> _Fragmento de texto_:
◆ ◆ ◆ ◆

Los resistentes buques atlánticos, diseñados para cruzar el océano con la única ayuda del viento, permitían una nueva forma de hacer la guerra donde el abordaje entre embarcaciones solo era el último recurso. La incorporación al Imperio español de una de las flotas atlánticas más temidas, la portuguesa, dio el pistoletazo de salida para España a esta innovadora forma de guerrear. No obstante, hacerse con el país vecino no fue una tarea fácil para Felipe II, que años después presumiría de que «el reino de Portugal lo heredé, lo compré y lo conquisté».
La herencia del Rey
En 1578 falleció sin dejar descendientes el Rey de Portugal Sebastián I, en una demencial incursión en el Norte de África. El pueblo portugués tardaría décadas en creer que su bizarro monarca hubiera fallecido realmente en unas circunstancias tan bobas e incluso surgieron varios farsantes haciéndose pasar por el muerto. No así las grandes cortes, que tardaron mucho menos, un instante si acaso, en limpiarse las lágrimas. Mientras el anciano Enrique, tío de Sebastián, asumió de forma breve la corona, sin esperanza de tener descendientes a tiempo; Felipe II comenzó a blandir sus derechos al trono como hijo de una infanta portuguesa.
Para cuando Enrique I murió, el 31 de enero de 1580, Felipe II había convencido ya a la mayor parte de la nobleza lusa y a las grandes potencias europeas de que él sería el nuevo rey. El prior Antonio de Crato, nieto bastardo del Rey Manuel I el Afortunado, no estuvo de acuerdo y levantó una rebelión en el país con el apoyo de Francia, Inglaterra y las clases más humildes, lo que forzó al Imperio español a invadir Portugal.

◆ ◆ ◆ ◆

> _Tarea 1_: Extrae literalmente del texto sobre Felipe II y Portugal el pasaje que va desde "La herencia del" hasta "una infanta portuguesa.".
> _Tarea 2_: Enumera todos los monarcas que se nombran en el texto sobre Felipe II y Portugal.

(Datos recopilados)
◆ ◆ ◆ ◆

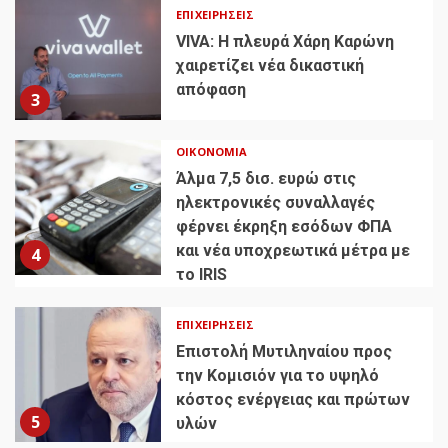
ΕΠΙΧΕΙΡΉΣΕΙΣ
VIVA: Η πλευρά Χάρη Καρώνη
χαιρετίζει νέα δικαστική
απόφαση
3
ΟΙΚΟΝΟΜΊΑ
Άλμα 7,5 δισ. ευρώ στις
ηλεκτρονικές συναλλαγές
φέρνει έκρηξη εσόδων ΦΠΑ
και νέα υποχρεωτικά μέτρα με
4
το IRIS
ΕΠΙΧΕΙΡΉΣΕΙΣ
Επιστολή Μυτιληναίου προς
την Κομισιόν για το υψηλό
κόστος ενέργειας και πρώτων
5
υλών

◆ ◆ ◆ ◆

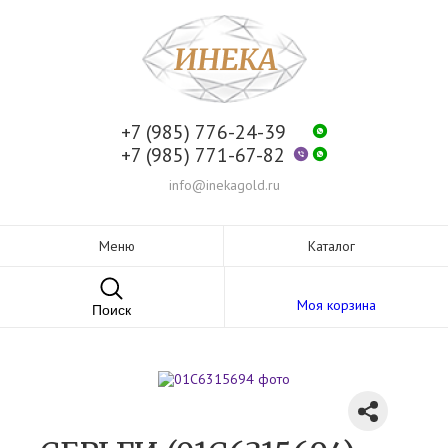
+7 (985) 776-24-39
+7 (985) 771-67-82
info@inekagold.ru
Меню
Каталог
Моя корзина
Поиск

◆ ◆ ◆ ◆

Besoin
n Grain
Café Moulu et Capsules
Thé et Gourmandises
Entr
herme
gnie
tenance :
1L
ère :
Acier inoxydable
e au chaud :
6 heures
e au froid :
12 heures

◆ ◆ ◆ ◆

> _Respuesta final 1_:
La herencia del Rey
En 1578 falleció sin dejar descendientes el Rey de Portugal Sebastián I, en una demencial incursión en el Norte de África. El pueblo portugués tardaría décadas en creer que su bizarro monarca hubiera fallecido realmente en unas circunstancias tan bobas e incluso surgieron varios farsantes haciéndose pasar por el muerto. No así las grandes cortes, que tardaron mucho menos, un instante si acaso, en limpiarse las lágrimas. Mientras el anciano Enrique, tío de Sebastián, asumió de forma breve la corona, sin esperanza de tener descendientes a tiempo; Felipe II comenzó a blandir sus derechos al trono como hijo de una infanta portuguesa.

> _Respuesta final 2_:
Felipe II
Sebastián I
Enrique I
Manuel I el Afortunado